Sur les lacs et cours d'eau de Bangalore, la "Silicon Valley indienne", flotte une étrange écume. Comme le documente le JT de France 2, elle est la manifestation de la pollution que la ville en pleine expansion subit.

La production de cette mousse toxique résulte de la rencontre des eaux usées produites par l'habitat et des déchets chimiques industriels.

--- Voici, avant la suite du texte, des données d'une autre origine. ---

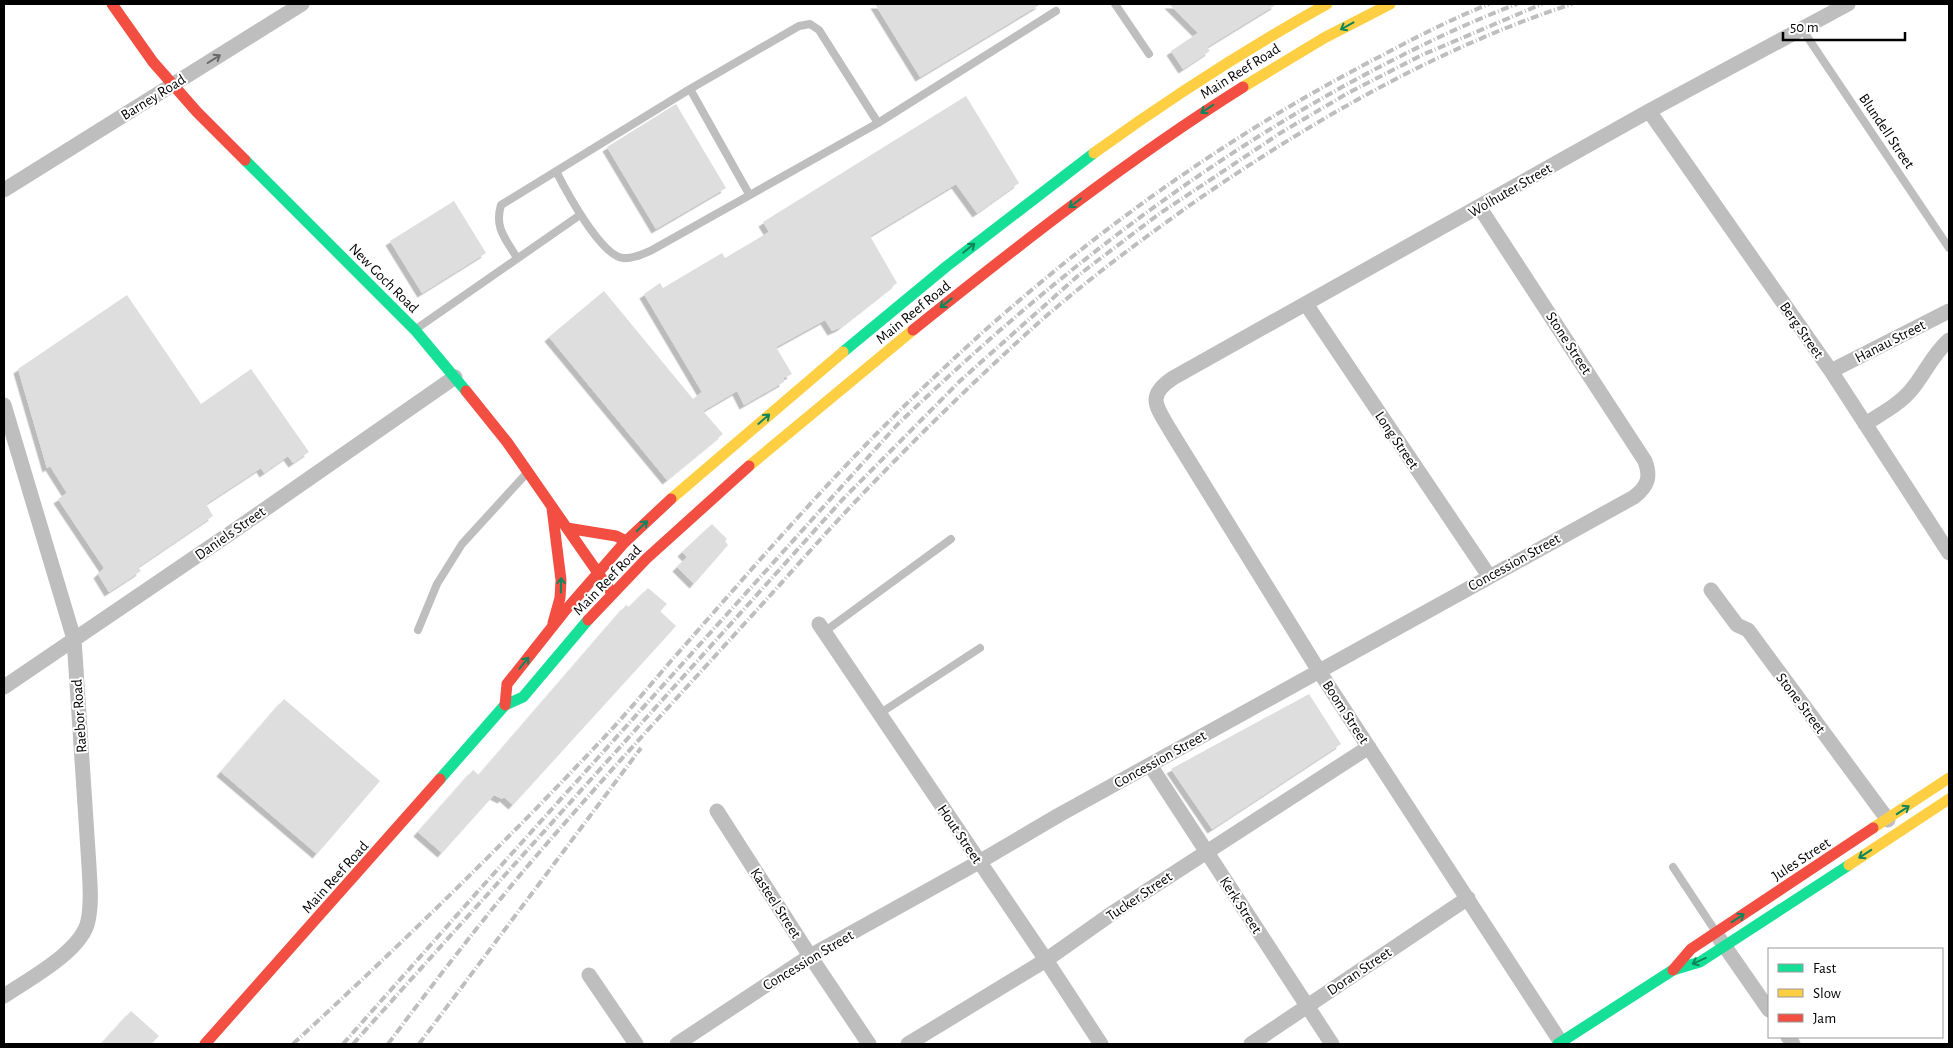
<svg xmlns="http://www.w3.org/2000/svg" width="1953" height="1048" font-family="'Alegreya Sans',sans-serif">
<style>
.building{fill:#dedede;filter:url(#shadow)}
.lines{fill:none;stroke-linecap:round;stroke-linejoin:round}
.lane{stroke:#bebebe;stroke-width:8}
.street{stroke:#bebebe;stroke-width:15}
.fast{stroke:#16e098;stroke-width:11}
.slow{stroke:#ffcf43;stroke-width:11}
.jam{stroke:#f24e42;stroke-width:11}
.rail{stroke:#bebebe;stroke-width:4;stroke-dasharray:8 2.5 1 2.5;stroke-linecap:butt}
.oneway{stroke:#0d865b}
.oneway2{stroke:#686868}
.labels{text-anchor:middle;stroke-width:4;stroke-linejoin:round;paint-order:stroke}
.street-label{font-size:15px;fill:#000;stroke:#fff}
</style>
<defs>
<filter id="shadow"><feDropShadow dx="-4.5" dy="4.5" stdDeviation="0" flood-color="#0004"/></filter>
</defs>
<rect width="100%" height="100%" fill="#fff"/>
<path class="building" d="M875 4H1041L920 77Z
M1169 4H1277L1207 47 1210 51 1183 69 1171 51 1198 33Z
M966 96 1019 183 977 213 956 184 870 236 897 283 841 327 832 331 825 320 776 347 792 374 784 378V382L744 405 737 391 703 411 723 434 667 480 549 337 604 291 693 399 702 392 644 294 660 283 663 288 722 253 725 258 769 232 763 222Z
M676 104 726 188 656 229 607 147Z
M454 201 486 253 422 293 390 241Z
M127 295 201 404 251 369 309 452 293 463 288 456 264 473 261 468 206 504 213 516 138 567 141 571 109 592 98 574 104 568 58 499 67 493 50 466 47 468 18 369Z
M712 524 727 539 725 541 728 545 694 584 677 567 687 557 682 552Z
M648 588 667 604 660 611 676 626 513 805 504 797 502 799 494 795 442 853 418 832 473 770 479 775 626 605 629 607Z
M1309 694 1341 744 1212 829 1171 769Z
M284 699 380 781 317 854 221 772Z
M131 1011 159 1036 151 1044H101Z"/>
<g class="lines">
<path class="lane" d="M1115 4 1149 54
M1802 29 1949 248
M690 89 749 194
M556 171C566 191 601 256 623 258 633 259 643 254 652 250L878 123 1056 11
M517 258C506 239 494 228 501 205L690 89 799 26 810 24 819 30 878 123
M416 329 580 215
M418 630 437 584 462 544 526 474
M824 632 951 539
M879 714 980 648
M1673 867 1716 932"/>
<path class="street" d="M1649 111 1831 371 1949 553
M4 190 302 4
M1306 304 1489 576
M1831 371 1949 311
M4 405 74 639 89 866C90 884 92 903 88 921 82 951 29 979 4 996
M1865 424C1881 414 1900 404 1912 389 1925 373 1933 354 1949 340
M1711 590 1737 625 1748 630 1888 820
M819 624 1046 960 1101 1044
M4 687 238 528 455 377
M1150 765 1332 1044
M717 811 810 956 869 1044
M1719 938 1769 1010
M589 975 636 1044
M1788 1037 1793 1044
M677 1044 810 956 979 862 1059 815 1634 497C1648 486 1651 477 1645 461L1480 208
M908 1044 1046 960 1114 912 1369 747
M1251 1044 1468 898
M1562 1044 1319 671 1170 430C1156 406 1146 396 1173 378L1649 111 1848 4"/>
<path class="fast" d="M245 160 415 330 466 391
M843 352 947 266 1094 153
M440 779 505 705 523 697 588 620
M1558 1044 1673 970 1700 962 1849 865"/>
<path class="slow" d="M1243 87 1324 38 1390 4
M1094 153C1169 99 1246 49 1327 4
M749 466 913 330
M671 499 843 352
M1873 828 1949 778
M1849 865 1949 799"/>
<path class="jam" d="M112 4 153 62 197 112 245 160
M913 330C1020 244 1127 160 1243 87
M466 391 507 442 612 593
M552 508 561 580 560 598 553 623
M567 528 616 536 626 541
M588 620 646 559 749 466
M505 705 507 684 564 612 624 543 671 499
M1673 970 1691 949 1873 828
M205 1044 440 779"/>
<path class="rail" d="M293 1044C397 948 499 849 596 746 622 719 646 690 671 661 731 593 790 524 853 458 1008 296 1181 159 1381 56 1416 37 1452 19 1489 4
M343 1044 480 889 897 425C1034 293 1175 180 1342 87 1399 56 1456 27 1517 4
M353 1044 843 499 961 380 1080 274 1159 214 1282 132 1348 93 1422 55 1542 4
M388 1044C436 980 485 916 537 855 605 776 676 699 746 622 782 583 817 542 854 503 909 445 967 388 1026 334 1081 284 1142 239 1203 196 1317 118 1440 47 1572 4
M419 1044 641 748"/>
</g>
<defs><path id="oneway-shaft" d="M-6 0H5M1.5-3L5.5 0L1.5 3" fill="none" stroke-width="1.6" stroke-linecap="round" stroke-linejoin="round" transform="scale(1.25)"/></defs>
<g class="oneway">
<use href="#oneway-shaft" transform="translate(1347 26) rotate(151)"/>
<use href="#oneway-shaft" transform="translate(1207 109) rotate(147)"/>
<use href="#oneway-shaft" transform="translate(1075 203) rotate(143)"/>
<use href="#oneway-shaft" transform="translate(969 248) rotate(-39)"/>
<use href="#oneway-shaft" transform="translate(946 303) rotate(142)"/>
<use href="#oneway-shaft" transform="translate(764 419) rotate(-41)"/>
<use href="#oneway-shaft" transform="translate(642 526) rotate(-44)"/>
<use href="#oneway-shaft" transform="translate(561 585) rotate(-89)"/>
<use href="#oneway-shaft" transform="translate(524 663) rotate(-51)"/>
<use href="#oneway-shaft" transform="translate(1903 810) rotate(-33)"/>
<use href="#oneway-shaft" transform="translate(1865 854) rotate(147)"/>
<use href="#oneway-shaft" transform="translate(1738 918) rotate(-33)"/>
<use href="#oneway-shaft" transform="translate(1699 961) rotate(156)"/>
</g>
<use class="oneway2" href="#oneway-shaft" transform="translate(214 59) rotate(-32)"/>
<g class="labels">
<g class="street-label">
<text transform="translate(1240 71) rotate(-32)" y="5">Main Reef Road</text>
<text transform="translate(153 97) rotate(-32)" y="5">Barney Road</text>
<text transform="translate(1887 131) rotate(56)" y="5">Blundell Street</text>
<text transform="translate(1510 190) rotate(-30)" y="5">Wolhuter Street</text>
<text transform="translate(384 278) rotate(45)" y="5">New Goch Road</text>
<text transform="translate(913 312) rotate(-39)" y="5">Main Reef Road</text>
<text transform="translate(1802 330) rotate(55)" y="5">Berg Street</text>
<text transform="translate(1890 341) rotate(-27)" y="5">Hanau Street</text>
<text transform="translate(1569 343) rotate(57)" y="5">Stone Street</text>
<text transform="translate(1397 440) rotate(56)" y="5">Long Street</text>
<text transform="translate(230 533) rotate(-35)" y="5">Daniels Street</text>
<text transform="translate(1514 562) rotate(-29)" y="5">Concession Street</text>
<text transform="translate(607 580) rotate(-46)" y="5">Main Reef Road</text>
<text transform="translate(1801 703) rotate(53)" y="5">Stone Street</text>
<text transform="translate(1346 712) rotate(57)" y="5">Boom Street</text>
<text transform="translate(79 716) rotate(-94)" y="5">Raebor Road</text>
<text transform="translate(1160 759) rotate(-29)" y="5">Concession Street</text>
<text transform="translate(960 834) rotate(56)" y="5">Hout Street</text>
<text transform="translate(1801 859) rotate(-33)" y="5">Jules Street</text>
<text transform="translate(335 877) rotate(-48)" y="5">Main Reef Road</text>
<text transform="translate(1139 896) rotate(-34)" y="5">Tucker Street</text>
<text transform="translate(776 903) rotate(57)" y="5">Kasteel Street</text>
<text transform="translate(1241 905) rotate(57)" y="5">Kerk Street</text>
<text transform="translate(808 960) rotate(-31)" y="5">Concession Street</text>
<text transform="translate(1359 971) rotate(-34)" y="5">Doran Street</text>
</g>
</g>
<rect width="1953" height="1048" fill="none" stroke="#000000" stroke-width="10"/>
<rect x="1768" y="948" width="175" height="90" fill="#ffffff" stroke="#999999"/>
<rect x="1778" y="964" width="25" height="8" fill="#16e098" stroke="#999999"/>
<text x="1813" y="973" font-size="15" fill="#000000">Fast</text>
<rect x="1778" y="989" width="25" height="8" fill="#ffcf43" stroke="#999999"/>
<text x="1813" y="998" font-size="15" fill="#000000">Slow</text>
<rect x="1778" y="1014" width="25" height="8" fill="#f24e42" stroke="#999999"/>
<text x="1813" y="1023" font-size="15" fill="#000000">Jam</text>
<path d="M1783 32v8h122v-8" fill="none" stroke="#000000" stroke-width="2.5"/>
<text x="1790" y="32" font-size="15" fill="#000000" stroke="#ffffff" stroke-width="4" paint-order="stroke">50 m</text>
</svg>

La ville en plein développement, tant démographique qu'industriel, n'a su accompagner sa croissance d'une réglementation adaptée à l'évolution de la production et au tri des déchets.


Véritable danger pour la population, le phénomène forme des vapeurs chimiques qui peuvent impliquer des problèmes respiratoires et des irritations de la peau. Les produits chimiques sont même allés jusqu'à s'enflammer sous la chaleur du soleil. La présence de phosphore et de pétrole en suspension sur l'eau seraient à l'origine de l'événement qui ne serait pas un cas isolé.

En extension, la mousse monte et menace les logements, obligeant les autorités à installer un système d'arrosage permettant de la contenir. Parvenir à faire redescendre la mousse limite en partie sa progression mais pas son origine.

La situation engendre une pénurie d'eau potable. Il faut désormais toujours plus creuser pour accéder à la denrée rare que des camions-citerne acheminent aux familles. Un futur incertain s'annonce pour cette ville qui pourrait s'avérer inhabitable d'ici 7 ans. Selon le Dr T.V. Ramashandra interrogé par la chaîne française, le problème est plus large que la simple mousse visible. On retrouve des composantes cancérigènes jusque dans les végétaux. D'ici 2025, toujours selon le spécialiste, le bâti représentera 98% de la ville, les lacs et rivières mourront et l'oxygène quittera la ville.